[Input for this task — start]

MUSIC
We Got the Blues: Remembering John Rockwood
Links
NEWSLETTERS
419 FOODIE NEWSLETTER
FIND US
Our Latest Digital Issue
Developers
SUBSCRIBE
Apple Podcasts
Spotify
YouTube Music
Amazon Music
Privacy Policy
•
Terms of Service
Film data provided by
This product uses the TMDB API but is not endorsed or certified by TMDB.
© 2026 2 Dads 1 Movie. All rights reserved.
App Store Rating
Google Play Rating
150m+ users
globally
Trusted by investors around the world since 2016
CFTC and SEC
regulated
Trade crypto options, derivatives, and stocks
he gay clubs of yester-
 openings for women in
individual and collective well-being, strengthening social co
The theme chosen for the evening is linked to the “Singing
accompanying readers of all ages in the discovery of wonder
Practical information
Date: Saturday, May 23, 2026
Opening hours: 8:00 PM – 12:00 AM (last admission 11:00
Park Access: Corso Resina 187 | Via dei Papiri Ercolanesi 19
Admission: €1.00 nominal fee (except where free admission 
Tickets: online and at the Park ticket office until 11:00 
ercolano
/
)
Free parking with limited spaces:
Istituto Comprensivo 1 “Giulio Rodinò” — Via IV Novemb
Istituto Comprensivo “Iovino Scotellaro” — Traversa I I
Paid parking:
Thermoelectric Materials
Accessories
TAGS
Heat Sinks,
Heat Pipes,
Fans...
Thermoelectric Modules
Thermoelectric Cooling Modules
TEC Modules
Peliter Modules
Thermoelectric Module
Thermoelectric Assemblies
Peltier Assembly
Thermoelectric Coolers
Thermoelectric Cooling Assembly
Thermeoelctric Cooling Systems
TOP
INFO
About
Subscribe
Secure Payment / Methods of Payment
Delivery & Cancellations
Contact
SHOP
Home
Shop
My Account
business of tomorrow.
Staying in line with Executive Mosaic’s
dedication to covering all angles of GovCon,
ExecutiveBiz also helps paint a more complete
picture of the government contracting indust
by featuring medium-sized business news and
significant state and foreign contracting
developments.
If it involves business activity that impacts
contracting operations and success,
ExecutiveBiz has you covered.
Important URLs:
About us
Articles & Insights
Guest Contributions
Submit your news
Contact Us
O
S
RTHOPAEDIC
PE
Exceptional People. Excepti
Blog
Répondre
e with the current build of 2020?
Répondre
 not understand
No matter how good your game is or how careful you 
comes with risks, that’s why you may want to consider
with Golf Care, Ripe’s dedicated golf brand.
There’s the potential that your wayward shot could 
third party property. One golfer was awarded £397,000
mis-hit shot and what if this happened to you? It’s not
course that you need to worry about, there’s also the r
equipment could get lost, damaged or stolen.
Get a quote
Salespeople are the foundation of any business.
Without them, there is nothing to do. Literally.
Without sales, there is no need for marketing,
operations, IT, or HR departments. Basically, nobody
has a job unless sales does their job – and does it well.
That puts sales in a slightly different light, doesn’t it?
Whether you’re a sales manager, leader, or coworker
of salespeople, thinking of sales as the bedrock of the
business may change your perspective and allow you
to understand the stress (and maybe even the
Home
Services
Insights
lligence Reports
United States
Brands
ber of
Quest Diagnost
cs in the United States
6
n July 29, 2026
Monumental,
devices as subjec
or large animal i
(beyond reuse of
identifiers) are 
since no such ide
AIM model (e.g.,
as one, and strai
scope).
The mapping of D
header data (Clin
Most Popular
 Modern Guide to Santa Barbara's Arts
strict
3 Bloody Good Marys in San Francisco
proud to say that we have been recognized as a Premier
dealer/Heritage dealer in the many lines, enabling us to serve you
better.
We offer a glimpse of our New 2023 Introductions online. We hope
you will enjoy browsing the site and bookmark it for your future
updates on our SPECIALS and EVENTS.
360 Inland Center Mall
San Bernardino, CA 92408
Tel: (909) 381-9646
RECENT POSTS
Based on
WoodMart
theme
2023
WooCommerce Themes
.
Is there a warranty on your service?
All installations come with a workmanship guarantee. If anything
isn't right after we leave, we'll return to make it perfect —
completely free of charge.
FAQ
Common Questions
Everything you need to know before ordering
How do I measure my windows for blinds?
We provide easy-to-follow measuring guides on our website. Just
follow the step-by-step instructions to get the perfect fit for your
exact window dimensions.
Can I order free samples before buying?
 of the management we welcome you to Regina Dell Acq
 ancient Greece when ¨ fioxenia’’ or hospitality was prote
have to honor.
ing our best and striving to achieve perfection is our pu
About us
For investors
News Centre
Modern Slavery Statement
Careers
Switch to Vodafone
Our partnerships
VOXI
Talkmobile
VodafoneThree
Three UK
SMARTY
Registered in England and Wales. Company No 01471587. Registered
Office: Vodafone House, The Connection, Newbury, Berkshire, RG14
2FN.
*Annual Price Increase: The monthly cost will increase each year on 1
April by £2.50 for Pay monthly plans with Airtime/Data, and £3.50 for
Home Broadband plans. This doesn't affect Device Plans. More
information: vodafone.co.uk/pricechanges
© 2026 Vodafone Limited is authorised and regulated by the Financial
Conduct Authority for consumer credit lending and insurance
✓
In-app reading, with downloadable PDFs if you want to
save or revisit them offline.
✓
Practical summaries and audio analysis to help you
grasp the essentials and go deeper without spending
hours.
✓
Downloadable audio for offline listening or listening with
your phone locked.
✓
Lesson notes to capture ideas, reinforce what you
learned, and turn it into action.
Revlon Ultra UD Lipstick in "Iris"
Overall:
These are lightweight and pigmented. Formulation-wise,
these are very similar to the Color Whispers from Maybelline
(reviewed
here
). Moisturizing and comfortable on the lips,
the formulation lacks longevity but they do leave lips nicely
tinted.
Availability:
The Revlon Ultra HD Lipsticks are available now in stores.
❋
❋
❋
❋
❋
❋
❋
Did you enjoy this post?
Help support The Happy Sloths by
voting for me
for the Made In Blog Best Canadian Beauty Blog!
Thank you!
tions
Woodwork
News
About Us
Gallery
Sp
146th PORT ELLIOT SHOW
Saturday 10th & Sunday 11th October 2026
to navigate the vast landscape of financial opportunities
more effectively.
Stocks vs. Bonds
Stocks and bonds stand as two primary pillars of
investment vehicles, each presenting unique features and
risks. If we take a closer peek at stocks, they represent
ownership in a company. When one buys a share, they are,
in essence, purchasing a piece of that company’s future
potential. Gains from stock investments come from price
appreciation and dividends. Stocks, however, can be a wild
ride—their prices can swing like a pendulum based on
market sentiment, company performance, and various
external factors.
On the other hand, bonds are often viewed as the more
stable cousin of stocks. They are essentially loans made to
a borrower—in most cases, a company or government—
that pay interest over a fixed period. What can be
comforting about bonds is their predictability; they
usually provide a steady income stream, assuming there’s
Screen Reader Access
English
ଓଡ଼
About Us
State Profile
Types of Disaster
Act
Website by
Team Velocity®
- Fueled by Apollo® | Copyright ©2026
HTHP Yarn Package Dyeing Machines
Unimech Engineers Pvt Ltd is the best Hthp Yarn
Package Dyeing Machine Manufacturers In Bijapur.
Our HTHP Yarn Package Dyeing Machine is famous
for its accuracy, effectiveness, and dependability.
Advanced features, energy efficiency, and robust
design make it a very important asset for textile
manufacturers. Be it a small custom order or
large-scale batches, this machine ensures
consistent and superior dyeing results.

[Input for this task — finish]

**Task directions**
Reproduce the data in its entirety. Keep every character unchanged.

**Finished task**
MUSIC
We Got the Blues: Remembering John Rockwood
Links
NEWSLETTERS
419 FOODIE NEWSLETTER
FIND US
Our Latest Digital Issue
Developers
SUBSCRIBE
Apple Podcasts
Spotify
YouTube Music
Amazon Music
Privacy Policy
•
Terms of Service
Film data provided by
This product uses the TMDB API but is not endorsed or certified by TMDB.
© 2026 2 Dads 1 Movie. All rights reserved.
App Store Rating
Google Play Rating
150m+ users
globally
Trusted by investors around the world since 2016
CFTC and SEC
regulated
Trade crypto options, derivatives, and stocks
he gay clubs of yester-
 openings for women in
individual and collective well-being, strengthening social co
The theme chosen for the evening is linked to the “Singing
accompanying readers of all ages in the discovery of wonder
Practical information
Date: Saturday, May 23, 2026
Opening hours: 8:00 PM – 12:00 AM (last admission 11:00
Park Access: Corso Resina 187 | Via dei Papiri Ercolanesi 19
Admission: €1.00 nominal fee (except where free admission 
Tickets: online and at the Park ticket office until 11:00 
ercolano
/
)
Free parking with limited spaces:
Istituto Comprensivo 1 “Giulio Rodinò” — Via IV Novemb
Istituto Comprensivo “Iovino Scotellaro” — Traversa I I
Paid parking:
Thermoelectric Materials
Accessories
TAGS
Heat Sinks,
Heat Pipes,
Fans...
Thermoelectric Modules
Thermoelectric Cooling Modules
TEC Modules
Peliter Modules
Thermoelectric Module
Thermoelectric Assemblies
Peltier Assembly
Thermoelectric Coolers
Thermoelectric Cooling Assembly
Thermeoelctric Cooling Systems
TOP
INFO
About
Subscribe
Secure Payment / Methods of Payment
Delivery & Cancellations
Contact
SHOP
Home
Shop
My Account
business of tomorrow.
Staying in line with Executive Mosaic’s
dedication to covering all angles of GovCon,
ExecutiveBiz also helps paint a more complete
picture of the government contracting indust
by featuring medium-sized business news and
significant state and foreign contracting
developments.
If it involves business activity that impacts
contracting operations and success,
ExecutiveBiz has you covered.
Important URLs:
About us
Articles & Insights
Guest Contributions
Submit your news
Contact Us
O
S
RTHOPAEDIC
PE
Exceptional People. Excepti
Blog
Répondre
e with the current build of 2020?
Répondre
 not understand
No matter how good your game is or how careful you 
comes with risks, that’s why you may want to consider
with Golf Care, Ripe’s dedicated golf brand.
There’s the potential that your wayward shot could 
third party property. One golfer was awarded £397,000
mis-hit shot and what if this happened to you? It’s not
course that you need to worry about, there’s also the r
equipment could get lost, damaged or stolen.
Get a quote
Salespeople are the foundation of any business.
Without them, there is nothing to do. Literally.
Without sales, there is no need for marketing,
operations, IT, or HR departments. Basically, nobody
has a job unless sales does their job – and does it well.
That puts sales in a slightly different light, doesn’t it?
Whether you’re a sales manager, leader, or coworker
of salespeople, thinking of sales as the bedrock of the
business may change your perspective and allow you
to understand the stress (and maybe even the
Home
Services
Insights
lligence Reports
United States
Brands
ber of
Quest Diagnost
cs in the United States
6
n July 29, 2026
Monumental,
devices as subjec
or large animal i
(beyond reuse of
identifiers) are 
since no such ide
AIM model (e.g.,
as one, and strai
scope).
The mapping of D
header data (Clin
Most Popular
 Modern Guide to Santa Barbara's Arts
strict
3 Bloody Good Marys in San Francisco
proud to say that we have been recognized as a Premier
dealer/Heritage dealer in the many lines, enabling us to serve you
better.
We offer a glimpse of our New 2023 Introductions online. We hope
you will enjoy browsing the site and bookmark it for your future
updates on our SPECIALS and EVENTS.
360 Inland Center Mall
San Bernardino, CA 92408
Tel: (909) 381-9646
RECENT POSTS
Based on
WoodMart
theme
2023
WooCommerce Themes
.
Is there a warranty on your service?
All installations come with a workmanship guarantee. If anything
isn't right after we leave, we'll return to make it perfect —
completely free of charge.
FAQ
Common Questions
Everything you need to know before ordering
How do I measure my windows for blinds?
We provide easy-to-follow measuring guides on our website. Just
follow the step-by-step instructions to get the perfect fit for your
exact window dimensions.
Can I order free samples before buying?
 of the management we welcome you to Regina Dell Acq
 ancient Greece when ¨ fioxenia’’ or hospitality was prote
have to honor.
ing our best and striving to achieve perfection is our pu
About us
For investors
News Centre
Modern Slavery Statement
Careers
Switch to Vodafone
Our partnerships
VOXI
Talkmobile
VodafoneThree
Three UK
SMARTY
Registered in England and Wales. Company No 01471587. Registered
Office: Vodafone House, The Connection, Newbury, Berkshire, RG14
2FN.
*Annual Price Increase: The monthly cost will increase each year on 1
April by £2.50 for Pay monthly plans with Airtime/Data, and £3.50 for
Home Broadband plans. This doesn't affect Device Plans. More
information: vodafone.co.uk/pricechanges
© 2026 Vodafone Limited is authorised and regulated by the Financial
Conduct Authority for consumer credit lending and insurance
✓
In-app reading, with downloadable PDFs if you want to
save or revisit them offline.
✓
Practical summaries and audio analysis to help you
grasp the essentials and go deeper without spending
hours.
✓
Downloadable audio for offline listening or listening with
your phone locked.
✓
Lesson notes to capture ideas, reinforce what you
learned, and turn it into action.
Revlon Ultra UD Lipstick in "Iris"
Overall:
These are lightweight and pigmented. Formulation-wise,
these are very similar to the Color Whispers from Maybelline
(reviewed
here
). Moisturizing and comfortable on the lips,
the formulation lacks longevity but they do leave lips nicely
tinted.
Availability:
The Revlon Ultra HD Lipsticks are available now in stores.
❋
❋
❋
❋
❋
❋
❋
Did you enjoy this post?
Help support The Happy Sloths by
voting for me
for the Made In Blog Best Canadian Beauty Blog!
Thank you!
tions
Woodwork
News
About Us
Gallery
Sp
146th PORT ELLIOT SHOW
Saturday 10th & Sunday 11th October 2026
to navigate the vast landscape of financial opportunities
more effectively.
Stocks vs. Bonds
Stocks and bonds stand as two primary pillars of
investment vehicles, each presenting unique features and
risks. If we take a closer peek at stocks, they represent
ownership in a company. When one buys a share, they are,
in essence, purchasing a piece of that company’s future
potential. Gains from stock investments come from price
appreciation and dividends. Stocks, however, can be a wild
ride—their prices can swing like a pendulum based on
market sentiment, company performance, and various
external factors.
On the other hand, bonds are often viewed as the more
stable cousin of stocks. They are essentially loans made to
a borrower—in most cases, a company or government—
that pay interest over a fixed period. What can be
comforting about bonds is their predictability; they
usually provide a steady income stream, assuming there’s
Screen Reader Access
English
ଓଡ଼
About Us
State Profile
Types of Disaster
Act
Website by
Team Velocity®
- Fueled by Apollo® | Copyright ©2026
HTHP Yarn Package Dyeing Machines
Unimech Engineers Pvt Ltd is the best Hthp Yarn
Package Dyeing Machine Manufacturers In Bijapur.
Our HTHP Yarn Package Dyeing Machine is famous
for its accuracy, effectiveness, and dependability.
Advanced features, energy efficiency, and robust
design make it a very important asset for textile
manufacturers. Be it a small custom order or
large-scale batches, this machine ensures
consistent and superior dyeing results.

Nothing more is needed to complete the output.